━━━ Records for the exercise

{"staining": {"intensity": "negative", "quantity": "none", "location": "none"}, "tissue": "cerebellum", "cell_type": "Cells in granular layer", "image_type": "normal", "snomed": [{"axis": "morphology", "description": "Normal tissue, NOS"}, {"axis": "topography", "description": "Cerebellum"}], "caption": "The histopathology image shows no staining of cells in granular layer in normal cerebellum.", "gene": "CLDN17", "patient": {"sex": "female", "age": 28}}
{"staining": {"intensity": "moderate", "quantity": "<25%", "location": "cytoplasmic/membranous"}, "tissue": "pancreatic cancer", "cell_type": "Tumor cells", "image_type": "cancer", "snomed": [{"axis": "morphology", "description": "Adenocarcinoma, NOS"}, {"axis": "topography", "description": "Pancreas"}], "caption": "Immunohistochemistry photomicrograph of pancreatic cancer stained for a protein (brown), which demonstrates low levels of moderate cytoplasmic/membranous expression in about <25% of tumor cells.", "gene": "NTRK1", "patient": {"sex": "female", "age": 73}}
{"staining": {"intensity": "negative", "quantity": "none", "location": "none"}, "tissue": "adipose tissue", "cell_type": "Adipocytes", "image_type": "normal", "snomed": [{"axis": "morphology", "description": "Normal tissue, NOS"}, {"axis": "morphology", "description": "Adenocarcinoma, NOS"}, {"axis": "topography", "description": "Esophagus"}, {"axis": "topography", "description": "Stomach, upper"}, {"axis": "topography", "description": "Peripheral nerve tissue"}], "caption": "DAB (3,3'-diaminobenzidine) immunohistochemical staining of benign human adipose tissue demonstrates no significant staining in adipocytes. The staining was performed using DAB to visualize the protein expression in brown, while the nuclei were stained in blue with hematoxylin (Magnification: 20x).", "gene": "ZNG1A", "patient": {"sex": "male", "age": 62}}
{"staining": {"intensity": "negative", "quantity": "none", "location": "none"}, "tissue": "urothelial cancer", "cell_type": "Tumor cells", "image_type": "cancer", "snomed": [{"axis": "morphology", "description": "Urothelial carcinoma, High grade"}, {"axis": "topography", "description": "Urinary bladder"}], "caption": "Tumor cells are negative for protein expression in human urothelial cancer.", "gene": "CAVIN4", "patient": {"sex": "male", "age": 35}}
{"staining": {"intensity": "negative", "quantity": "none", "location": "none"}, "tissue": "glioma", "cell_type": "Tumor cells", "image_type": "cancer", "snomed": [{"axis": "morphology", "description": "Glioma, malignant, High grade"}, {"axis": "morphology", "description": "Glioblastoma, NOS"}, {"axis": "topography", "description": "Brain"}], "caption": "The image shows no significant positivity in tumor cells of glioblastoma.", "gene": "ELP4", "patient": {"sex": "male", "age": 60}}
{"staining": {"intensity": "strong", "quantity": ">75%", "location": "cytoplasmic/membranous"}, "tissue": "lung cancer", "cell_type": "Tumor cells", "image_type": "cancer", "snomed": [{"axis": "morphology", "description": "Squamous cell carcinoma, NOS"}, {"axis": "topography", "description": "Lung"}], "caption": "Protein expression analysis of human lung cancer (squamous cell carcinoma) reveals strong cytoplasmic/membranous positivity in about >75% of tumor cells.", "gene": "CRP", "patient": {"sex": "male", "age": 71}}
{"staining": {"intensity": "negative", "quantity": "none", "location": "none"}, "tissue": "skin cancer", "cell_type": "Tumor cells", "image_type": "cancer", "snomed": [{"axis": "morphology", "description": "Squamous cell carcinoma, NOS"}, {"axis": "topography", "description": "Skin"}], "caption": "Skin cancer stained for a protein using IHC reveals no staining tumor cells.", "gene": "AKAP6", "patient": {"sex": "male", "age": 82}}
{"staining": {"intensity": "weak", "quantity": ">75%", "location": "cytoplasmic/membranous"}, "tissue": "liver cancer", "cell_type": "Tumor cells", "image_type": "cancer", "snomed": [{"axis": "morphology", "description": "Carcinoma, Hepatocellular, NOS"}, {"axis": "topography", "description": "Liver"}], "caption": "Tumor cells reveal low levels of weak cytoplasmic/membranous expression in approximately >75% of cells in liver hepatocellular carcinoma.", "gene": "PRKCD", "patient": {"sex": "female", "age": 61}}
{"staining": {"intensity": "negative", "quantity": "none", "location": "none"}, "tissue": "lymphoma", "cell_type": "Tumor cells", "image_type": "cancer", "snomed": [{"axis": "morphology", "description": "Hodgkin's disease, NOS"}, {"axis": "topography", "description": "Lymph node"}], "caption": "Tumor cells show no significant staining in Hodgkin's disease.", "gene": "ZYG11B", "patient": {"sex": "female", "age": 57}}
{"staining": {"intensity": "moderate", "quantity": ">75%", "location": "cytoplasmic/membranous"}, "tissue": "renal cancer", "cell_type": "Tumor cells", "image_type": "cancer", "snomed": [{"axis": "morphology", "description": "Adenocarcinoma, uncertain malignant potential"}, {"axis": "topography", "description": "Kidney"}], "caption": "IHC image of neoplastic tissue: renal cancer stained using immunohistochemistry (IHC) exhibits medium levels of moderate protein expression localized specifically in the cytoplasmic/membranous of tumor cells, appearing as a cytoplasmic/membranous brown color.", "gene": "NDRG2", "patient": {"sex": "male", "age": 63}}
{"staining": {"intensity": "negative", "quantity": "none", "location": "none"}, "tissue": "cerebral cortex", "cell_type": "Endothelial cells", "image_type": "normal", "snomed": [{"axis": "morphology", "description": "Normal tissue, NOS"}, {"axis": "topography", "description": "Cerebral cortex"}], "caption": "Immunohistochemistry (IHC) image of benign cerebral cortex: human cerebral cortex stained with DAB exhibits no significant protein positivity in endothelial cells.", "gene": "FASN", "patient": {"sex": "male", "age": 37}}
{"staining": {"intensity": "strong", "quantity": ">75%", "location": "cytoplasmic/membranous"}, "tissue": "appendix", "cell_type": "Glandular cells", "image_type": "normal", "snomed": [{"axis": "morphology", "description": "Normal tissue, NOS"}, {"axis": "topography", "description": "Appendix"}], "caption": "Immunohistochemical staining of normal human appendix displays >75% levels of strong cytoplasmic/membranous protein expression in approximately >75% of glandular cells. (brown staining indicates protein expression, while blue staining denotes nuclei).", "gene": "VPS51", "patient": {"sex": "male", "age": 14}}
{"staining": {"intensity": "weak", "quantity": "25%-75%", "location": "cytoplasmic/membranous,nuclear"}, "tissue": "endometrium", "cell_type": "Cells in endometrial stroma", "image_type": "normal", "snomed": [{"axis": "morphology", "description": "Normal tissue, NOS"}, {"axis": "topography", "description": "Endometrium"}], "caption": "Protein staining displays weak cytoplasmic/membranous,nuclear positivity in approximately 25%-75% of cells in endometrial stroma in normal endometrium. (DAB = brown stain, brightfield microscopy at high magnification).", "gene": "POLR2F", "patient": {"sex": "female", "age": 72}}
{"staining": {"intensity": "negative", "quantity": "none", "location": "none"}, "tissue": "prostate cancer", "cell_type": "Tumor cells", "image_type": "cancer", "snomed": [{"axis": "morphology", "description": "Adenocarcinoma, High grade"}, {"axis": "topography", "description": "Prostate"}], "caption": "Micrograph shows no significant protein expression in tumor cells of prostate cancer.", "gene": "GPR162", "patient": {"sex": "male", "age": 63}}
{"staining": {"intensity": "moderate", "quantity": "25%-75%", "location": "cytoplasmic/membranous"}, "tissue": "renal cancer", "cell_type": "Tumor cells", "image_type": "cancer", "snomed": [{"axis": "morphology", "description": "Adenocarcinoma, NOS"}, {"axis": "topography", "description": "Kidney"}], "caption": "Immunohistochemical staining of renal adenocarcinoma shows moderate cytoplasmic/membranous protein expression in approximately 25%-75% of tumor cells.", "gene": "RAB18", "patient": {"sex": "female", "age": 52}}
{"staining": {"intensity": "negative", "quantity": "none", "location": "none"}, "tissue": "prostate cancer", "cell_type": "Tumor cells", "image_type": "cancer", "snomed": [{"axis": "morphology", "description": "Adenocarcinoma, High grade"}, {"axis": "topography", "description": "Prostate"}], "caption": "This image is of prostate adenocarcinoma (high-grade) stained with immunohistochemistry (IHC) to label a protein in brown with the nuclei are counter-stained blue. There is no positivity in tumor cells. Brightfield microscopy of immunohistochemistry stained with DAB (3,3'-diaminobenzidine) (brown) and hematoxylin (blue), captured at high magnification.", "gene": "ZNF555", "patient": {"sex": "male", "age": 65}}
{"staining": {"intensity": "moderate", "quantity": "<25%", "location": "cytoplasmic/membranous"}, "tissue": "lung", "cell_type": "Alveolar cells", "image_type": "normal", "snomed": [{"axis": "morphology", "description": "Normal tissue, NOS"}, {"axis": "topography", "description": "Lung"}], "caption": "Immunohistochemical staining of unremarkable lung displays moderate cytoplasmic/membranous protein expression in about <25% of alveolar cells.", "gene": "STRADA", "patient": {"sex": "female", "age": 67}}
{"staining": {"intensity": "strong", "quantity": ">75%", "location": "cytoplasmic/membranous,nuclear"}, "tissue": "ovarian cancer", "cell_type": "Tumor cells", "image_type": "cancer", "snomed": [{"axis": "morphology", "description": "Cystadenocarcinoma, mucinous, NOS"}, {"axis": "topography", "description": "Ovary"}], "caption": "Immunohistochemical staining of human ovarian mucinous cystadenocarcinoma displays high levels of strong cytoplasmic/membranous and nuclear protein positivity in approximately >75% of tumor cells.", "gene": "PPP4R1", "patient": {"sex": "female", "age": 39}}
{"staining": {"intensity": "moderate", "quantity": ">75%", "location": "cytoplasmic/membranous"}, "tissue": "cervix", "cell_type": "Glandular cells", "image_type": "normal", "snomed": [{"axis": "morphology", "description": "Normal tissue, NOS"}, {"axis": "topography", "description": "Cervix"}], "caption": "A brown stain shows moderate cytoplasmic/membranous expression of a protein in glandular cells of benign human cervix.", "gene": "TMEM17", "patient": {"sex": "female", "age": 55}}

━━━━━━

* Brief *
Line tally for "weak": say how many lines of the records above contain it, and give nothing but the number.

* Output for this exercise *
2